One candidate, who talked of privatizing Social Security, also declared that pregnant rape victims should make the “lemon situation into lemonade.”
Another candidate says he has reservations about the 46-year-old Civil Rights Act.
Another candidate says unemployment benefits aren’t authorized by the Constitution.
And the latest tea party favorite, among other things, defaulted on her mortgage, didn’t take the college courses she claimed, and is on tape criticizing masturbation and blabbing about dabbling in witchcraft.
Much of the media are portraying the likes of Sharron Angle, Joe Miller, Rand Paul and now Christine O’Donnell as wacky extremists. That may prove to be unduly dismissive.
To be sure, journalists have every right to unearth past statements about retirement benefits and civil rights by Republican nominees who are now trying to fudge their records.

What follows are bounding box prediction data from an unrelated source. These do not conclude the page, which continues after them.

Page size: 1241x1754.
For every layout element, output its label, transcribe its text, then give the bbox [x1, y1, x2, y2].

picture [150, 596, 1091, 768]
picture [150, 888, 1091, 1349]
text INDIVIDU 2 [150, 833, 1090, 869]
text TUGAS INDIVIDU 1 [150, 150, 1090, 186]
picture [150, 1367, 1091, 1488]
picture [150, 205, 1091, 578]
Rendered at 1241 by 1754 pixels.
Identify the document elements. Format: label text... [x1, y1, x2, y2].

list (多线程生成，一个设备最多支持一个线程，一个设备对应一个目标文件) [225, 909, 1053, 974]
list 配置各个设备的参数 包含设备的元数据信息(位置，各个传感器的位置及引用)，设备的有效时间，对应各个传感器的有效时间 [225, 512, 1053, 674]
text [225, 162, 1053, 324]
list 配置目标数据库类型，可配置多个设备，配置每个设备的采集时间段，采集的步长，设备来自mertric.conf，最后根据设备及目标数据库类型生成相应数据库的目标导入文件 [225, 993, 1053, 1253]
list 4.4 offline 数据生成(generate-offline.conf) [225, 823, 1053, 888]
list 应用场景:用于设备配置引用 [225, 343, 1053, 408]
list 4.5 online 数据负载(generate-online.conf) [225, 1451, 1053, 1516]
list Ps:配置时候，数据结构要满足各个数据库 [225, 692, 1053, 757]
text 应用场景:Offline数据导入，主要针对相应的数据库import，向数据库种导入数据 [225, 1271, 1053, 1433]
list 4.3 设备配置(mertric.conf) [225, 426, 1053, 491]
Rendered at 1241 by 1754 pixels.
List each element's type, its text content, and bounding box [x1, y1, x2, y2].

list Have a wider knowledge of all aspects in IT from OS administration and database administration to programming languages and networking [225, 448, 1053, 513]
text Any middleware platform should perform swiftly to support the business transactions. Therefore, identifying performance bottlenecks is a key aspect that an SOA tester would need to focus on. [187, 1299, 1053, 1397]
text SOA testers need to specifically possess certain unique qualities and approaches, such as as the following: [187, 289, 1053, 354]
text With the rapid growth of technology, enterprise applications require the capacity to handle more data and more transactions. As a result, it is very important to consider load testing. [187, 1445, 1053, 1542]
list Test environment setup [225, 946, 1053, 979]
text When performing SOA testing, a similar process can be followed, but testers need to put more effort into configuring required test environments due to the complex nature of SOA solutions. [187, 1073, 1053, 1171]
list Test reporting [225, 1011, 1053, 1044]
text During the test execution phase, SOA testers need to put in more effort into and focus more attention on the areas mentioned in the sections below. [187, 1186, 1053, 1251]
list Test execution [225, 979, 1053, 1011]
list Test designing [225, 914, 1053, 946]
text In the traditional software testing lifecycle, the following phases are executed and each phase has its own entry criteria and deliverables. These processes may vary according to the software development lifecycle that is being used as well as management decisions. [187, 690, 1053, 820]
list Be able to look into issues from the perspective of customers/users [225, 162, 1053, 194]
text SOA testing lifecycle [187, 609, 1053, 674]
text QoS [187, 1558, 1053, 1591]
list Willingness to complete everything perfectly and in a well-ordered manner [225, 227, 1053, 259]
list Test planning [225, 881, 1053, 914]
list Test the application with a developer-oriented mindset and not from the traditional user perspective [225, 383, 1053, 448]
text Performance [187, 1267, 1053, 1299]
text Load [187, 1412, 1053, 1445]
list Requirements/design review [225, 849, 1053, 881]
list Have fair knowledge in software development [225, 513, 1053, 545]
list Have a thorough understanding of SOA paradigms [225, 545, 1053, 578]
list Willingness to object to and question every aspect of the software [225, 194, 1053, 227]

And it’s certainly fair to question, in O’Donnell’s case, why she made $6,000 over the last year, sued her former employer for gender discrimination and who once said that “homosexuals’ special rights groups can get away with so much more than nobody else can,” including “perversion.”
In a normal year, the accumulation of rhetoric and might be enough to send a candidate down to defeat. But this is not a normal year.
And here’s the thing: the slightly mocking tone with which some journalists are portraying these tea party conservatives is probably helping them with the broad swath of voters who don’t much trust the media. If some of these voters are fed up with the establishment, that would include the establishment press. O’Donnell, for one, has cleverly brushed aside questions about her checkered finances by saying that helps her identify with struggling workers.